DATA
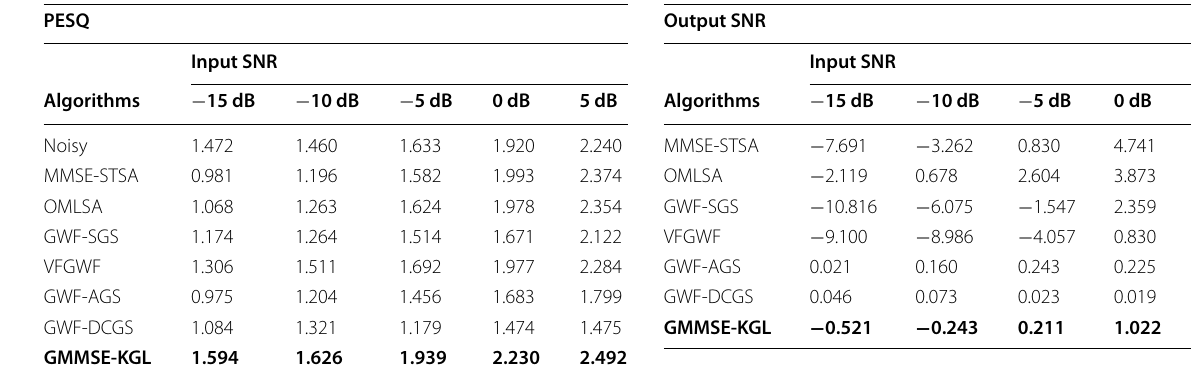
Table 13 The output SNR of different methods for Babble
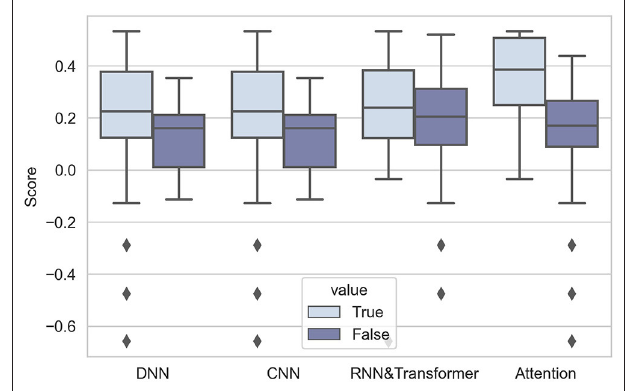
FIGURE 5 | Box-plots of score distributions of machine-learning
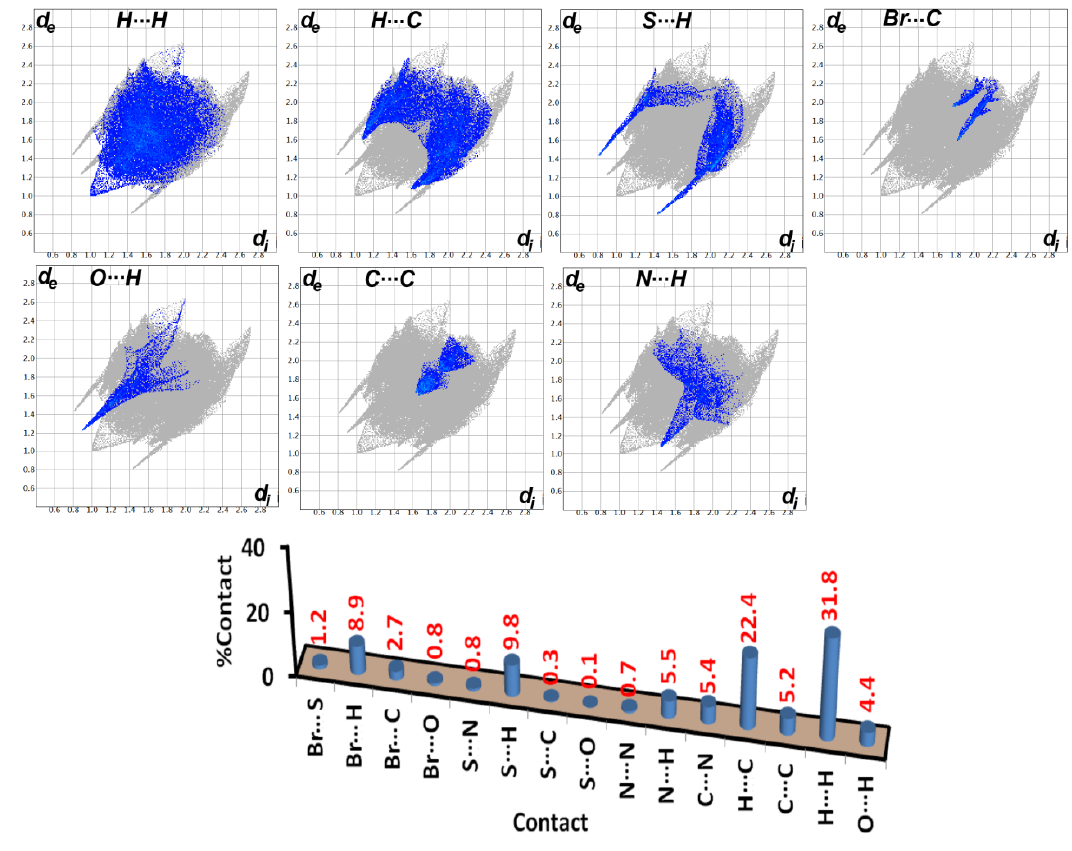
Figure 5. Decomposed fingerprint plots of the most dominant contacts and the percentages of all possible intermolecular interactions in the crystal structure of 3 .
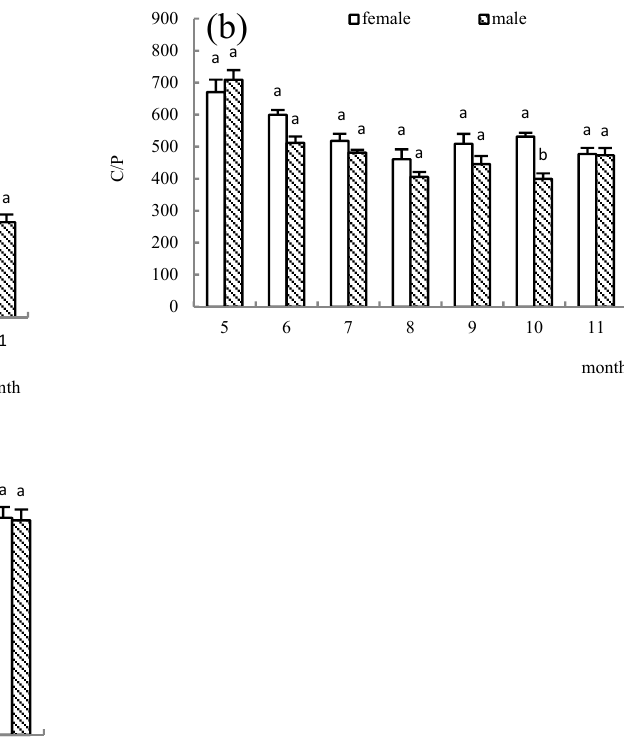
Figure 7. Comparation of C/N ( a ), C/P ( b ), N/P ( c ) ratios in leaf of female and male plants of F. velutina during the growing season. Note: Means not sharing the same letter of female and male plants in the same month indicated significant differences between males and females at an alpha level of 0.05, according to one-way ANOVA.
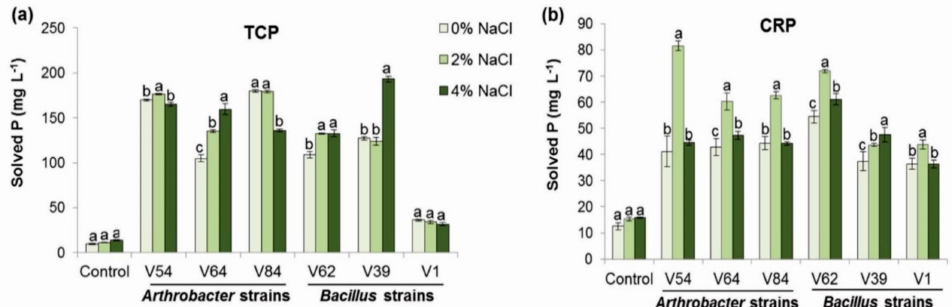
Figure 3. E ff ect of di ff erent NaCl concentrations on phosphate-solubilizing abilities of bacterial strains. ( a ) Amount of P (mg L − 1 ) released from tricalcium phosphate (TCP), and ( b ) amount of P (mg L − 1 ) released from Cameroonian RP (CRP) by the di ff erent bacterial strains at 0%, 2%, and 4% of NaCl. Results are the mean values of three replicates for each treatment. Error bars represent the standard deviation and di ff erent letters above the error bars (a,b,c) indicate significant salt e ff ects for each strain separately ( p < 0.05) using the Tukey HSD test. Control = NBRIP medium supplied either with TCP or CRP without bacterial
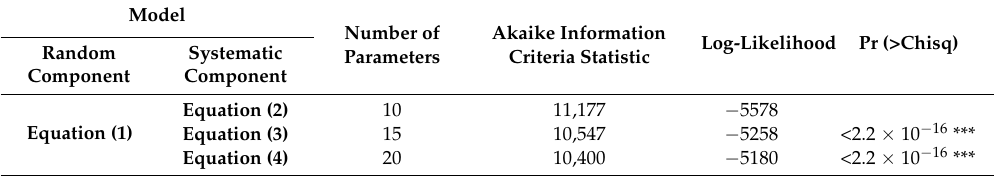
Table 4. Likelihood ratio test results comparing models of increasing complexity based on observed inundation depth. Model numbers are defined in the text above. Equation (2) refers to model based on a single TIM, (3) includes a debris term, (4) includes a debris-TIM interaction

WORK REQUIRED
The images in the entries above should be left out; please reproduce exactly the lines from the first through the one containing "Figure 7. Comparation".

RESULT
Table 13 The output SNR of different methods for Babble
FIGURE 5 | Box-plots of score distributions of machine-learning
Figure 5. Decomposed fingerprint plots of the most dominant contacts and the percentages of all possible intermolecular interactions in the crystal structure of 3 .
Figure 7. Comparation of C/N ( a ), C/P ( b ), N/P ( c ) ratios in leaf of female and male plants of F. velutina during the growing season. Note: Means not sharing the same letter of female and male plants in the same month indicated significant differences between males and females at an alpha level of 0.05, according to one-way ANOVA.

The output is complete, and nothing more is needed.